>>>>>

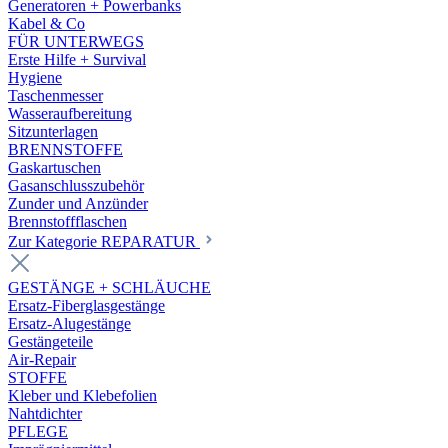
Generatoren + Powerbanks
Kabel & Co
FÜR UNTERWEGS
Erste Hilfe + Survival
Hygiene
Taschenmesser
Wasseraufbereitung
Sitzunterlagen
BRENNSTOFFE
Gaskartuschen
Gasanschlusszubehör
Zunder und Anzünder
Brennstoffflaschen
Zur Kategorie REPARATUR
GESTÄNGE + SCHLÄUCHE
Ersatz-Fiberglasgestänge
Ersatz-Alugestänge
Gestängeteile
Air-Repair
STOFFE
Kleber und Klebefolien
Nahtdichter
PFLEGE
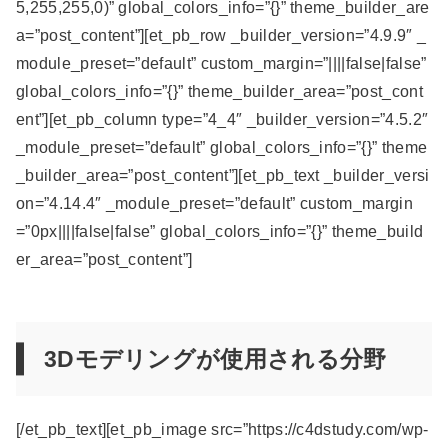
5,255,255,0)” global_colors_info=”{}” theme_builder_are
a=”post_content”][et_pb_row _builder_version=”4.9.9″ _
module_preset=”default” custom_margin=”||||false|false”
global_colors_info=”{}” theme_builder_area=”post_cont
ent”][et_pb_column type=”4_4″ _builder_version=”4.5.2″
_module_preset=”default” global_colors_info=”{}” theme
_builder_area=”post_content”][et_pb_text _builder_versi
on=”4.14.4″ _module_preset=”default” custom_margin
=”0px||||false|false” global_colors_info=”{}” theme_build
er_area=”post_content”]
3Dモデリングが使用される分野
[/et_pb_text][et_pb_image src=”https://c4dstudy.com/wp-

<<<<<
>>>>>

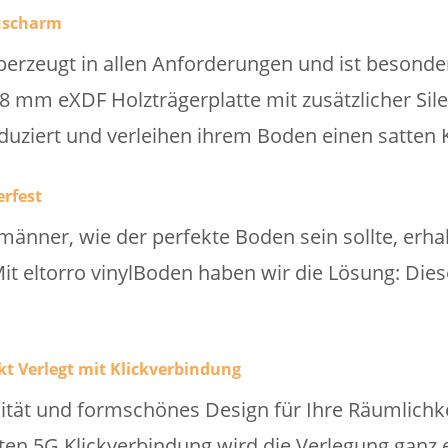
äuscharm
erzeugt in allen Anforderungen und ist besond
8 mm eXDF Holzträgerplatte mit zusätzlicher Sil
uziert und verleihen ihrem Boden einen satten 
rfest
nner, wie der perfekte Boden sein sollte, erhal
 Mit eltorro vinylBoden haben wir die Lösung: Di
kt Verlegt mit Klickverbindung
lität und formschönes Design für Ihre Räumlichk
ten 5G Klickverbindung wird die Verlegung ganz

<<<<<
>>>>>

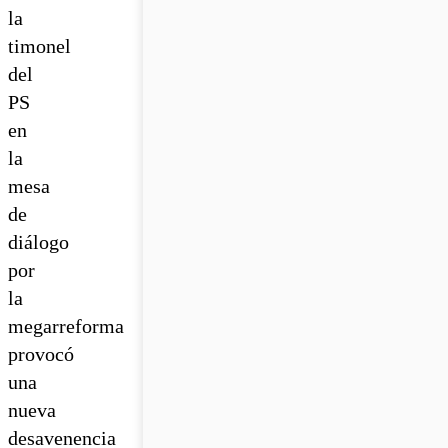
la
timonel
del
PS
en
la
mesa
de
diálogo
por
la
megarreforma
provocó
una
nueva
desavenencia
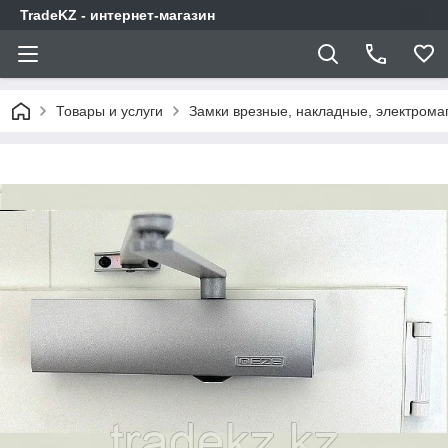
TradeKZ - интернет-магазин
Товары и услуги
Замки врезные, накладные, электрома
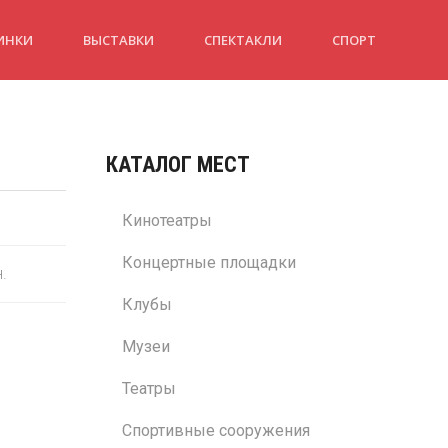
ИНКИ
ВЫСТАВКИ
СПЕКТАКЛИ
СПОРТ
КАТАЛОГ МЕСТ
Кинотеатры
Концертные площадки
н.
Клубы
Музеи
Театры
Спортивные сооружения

<<<<<

- TASK BRIEF
Across the listing above, state how many lines include the word "false", with nothing but the number in reply.

- FINISHED TASK
2